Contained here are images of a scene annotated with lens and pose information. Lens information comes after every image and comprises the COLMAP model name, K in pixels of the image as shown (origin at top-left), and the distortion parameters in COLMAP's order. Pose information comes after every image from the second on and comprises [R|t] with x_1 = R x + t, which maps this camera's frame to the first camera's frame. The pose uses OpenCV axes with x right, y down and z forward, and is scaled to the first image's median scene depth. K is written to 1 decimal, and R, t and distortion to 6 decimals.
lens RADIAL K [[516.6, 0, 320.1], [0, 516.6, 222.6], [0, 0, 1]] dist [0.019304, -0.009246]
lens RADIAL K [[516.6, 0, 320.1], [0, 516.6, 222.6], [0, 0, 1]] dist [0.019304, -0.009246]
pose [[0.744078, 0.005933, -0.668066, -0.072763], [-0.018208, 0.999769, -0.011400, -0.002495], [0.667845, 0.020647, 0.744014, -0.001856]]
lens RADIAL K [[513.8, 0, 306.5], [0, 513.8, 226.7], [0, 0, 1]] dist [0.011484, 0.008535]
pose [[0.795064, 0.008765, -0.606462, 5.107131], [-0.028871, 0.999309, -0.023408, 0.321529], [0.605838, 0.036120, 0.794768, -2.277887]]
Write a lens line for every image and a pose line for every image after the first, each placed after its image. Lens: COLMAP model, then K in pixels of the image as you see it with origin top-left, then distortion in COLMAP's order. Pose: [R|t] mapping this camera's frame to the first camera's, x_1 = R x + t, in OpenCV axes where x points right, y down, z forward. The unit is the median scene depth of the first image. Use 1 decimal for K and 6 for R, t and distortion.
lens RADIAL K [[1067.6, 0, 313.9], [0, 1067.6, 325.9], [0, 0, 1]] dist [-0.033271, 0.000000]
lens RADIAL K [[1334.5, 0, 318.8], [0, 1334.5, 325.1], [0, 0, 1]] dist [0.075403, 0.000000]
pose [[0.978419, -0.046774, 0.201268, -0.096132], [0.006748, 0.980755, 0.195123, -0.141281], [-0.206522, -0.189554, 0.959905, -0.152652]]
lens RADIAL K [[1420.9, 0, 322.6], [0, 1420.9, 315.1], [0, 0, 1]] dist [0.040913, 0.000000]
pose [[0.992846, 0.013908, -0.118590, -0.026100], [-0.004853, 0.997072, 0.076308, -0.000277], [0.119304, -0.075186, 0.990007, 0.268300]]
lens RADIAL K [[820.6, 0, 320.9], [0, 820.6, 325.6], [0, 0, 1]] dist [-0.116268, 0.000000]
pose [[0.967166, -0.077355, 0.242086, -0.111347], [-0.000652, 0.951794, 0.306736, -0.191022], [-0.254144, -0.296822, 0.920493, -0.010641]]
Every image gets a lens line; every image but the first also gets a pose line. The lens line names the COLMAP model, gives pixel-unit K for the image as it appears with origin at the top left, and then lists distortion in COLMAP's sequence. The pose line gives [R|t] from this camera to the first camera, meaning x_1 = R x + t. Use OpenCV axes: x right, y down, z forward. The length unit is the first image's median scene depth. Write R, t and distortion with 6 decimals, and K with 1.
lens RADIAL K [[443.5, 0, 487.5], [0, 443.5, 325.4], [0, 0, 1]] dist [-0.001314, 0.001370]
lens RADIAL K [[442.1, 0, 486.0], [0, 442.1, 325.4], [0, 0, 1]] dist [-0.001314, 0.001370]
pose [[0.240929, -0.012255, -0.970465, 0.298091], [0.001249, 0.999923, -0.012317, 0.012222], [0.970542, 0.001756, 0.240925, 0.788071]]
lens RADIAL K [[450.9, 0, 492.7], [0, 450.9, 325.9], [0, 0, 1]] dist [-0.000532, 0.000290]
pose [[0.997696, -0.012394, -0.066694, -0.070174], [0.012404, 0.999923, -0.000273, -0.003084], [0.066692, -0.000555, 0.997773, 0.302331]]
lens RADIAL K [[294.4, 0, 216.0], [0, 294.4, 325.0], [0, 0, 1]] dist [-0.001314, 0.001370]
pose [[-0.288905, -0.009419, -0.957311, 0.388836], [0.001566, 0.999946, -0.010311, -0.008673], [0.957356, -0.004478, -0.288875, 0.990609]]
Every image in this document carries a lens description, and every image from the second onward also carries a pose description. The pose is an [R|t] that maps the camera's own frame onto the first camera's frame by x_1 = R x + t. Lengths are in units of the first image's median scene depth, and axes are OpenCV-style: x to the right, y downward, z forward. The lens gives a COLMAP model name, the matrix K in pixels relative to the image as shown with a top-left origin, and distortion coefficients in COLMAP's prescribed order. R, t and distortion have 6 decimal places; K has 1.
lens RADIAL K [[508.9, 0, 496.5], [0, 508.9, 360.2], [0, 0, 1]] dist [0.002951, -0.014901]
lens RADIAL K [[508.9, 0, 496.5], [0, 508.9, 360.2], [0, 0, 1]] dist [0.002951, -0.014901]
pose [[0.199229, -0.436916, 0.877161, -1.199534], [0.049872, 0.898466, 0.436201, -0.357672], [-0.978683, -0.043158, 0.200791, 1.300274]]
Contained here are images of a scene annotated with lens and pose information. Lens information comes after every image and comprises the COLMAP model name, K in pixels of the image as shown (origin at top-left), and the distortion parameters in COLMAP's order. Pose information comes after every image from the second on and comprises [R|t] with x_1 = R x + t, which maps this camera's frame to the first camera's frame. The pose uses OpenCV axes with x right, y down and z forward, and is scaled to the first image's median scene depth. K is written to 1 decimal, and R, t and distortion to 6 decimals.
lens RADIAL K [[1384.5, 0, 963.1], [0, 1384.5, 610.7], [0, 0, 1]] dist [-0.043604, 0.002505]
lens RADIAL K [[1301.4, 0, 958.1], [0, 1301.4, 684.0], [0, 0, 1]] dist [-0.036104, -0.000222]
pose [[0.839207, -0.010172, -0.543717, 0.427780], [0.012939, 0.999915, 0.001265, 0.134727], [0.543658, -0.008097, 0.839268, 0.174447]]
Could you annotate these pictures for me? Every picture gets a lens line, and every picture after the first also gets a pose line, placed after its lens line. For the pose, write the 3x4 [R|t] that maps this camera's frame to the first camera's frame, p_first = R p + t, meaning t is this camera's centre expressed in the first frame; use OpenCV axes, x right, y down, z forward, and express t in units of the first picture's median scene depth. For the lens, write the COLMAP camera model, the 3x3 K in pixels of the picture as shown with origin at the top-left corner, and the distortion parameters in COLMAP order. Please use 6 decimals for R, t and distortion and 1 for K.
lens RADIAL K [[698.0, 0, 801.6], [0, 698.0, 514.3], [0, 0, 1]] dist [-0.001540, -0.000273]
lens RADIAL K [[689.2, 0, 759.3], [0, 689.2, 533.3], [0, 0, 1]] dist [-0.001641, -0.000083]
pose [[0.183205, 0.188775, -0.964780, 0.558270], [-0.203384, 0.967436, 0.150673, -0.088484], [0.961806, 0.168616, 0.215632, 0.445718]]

• [TASK TO CARRY OUT]: Please copy the material out word for word from its first line, ending after the line that contains "0.036120, 0.794768, -2.277887]]".

• [FINISHED EXERCISE]:
Contained here are images of a scene annotated with lens and pose information. Lens information comes after every image and comprises the COLMAP model name, K in pixels of the image as shown (origin at top-left), and the distortion parameters in COLMAP's order. Pose information comes after every image from the second on and comprises [R|t] with x_1 = R x + t, which maps this camera's frame to the first camera's frame. The pose uses OpenCV axes with x right, y down and z forward, and is scaled to the first image's median scene depth. K is written to 1 decimal, and R, t and distortion to 6 decimals.
lens RADIAL K [[516.6, 0, 320.1], [0, 516.6, 222.6], [0, 0, 1]] dist [0.019304, -0.009246]
lens RADIAL K [[516.6, 0, 320.1], [0, 516.6, 222.6], [0, 0, 1]] dist [0.019304, -0.009246]
pose [[0.744078, 0.005933, -0.668066, -0.072763], [-0.018208, 0.999769, -0.011400, -0.002495], [0.667845, 0.020647, 0.744014, -0.001856]]
lens RADIAL K [[513.8, 0, 306.5], [0, 513.8, 226.7], [0, 0, 1]] dist [0.011484, 0.008535]
pose [[0.795064, 0.008765, -0.606462, 5.107131], [-0.028871, 0.999309, -0.023408, 0.321529], [0.605838, 0.036120, 0.794768, -2.277887]]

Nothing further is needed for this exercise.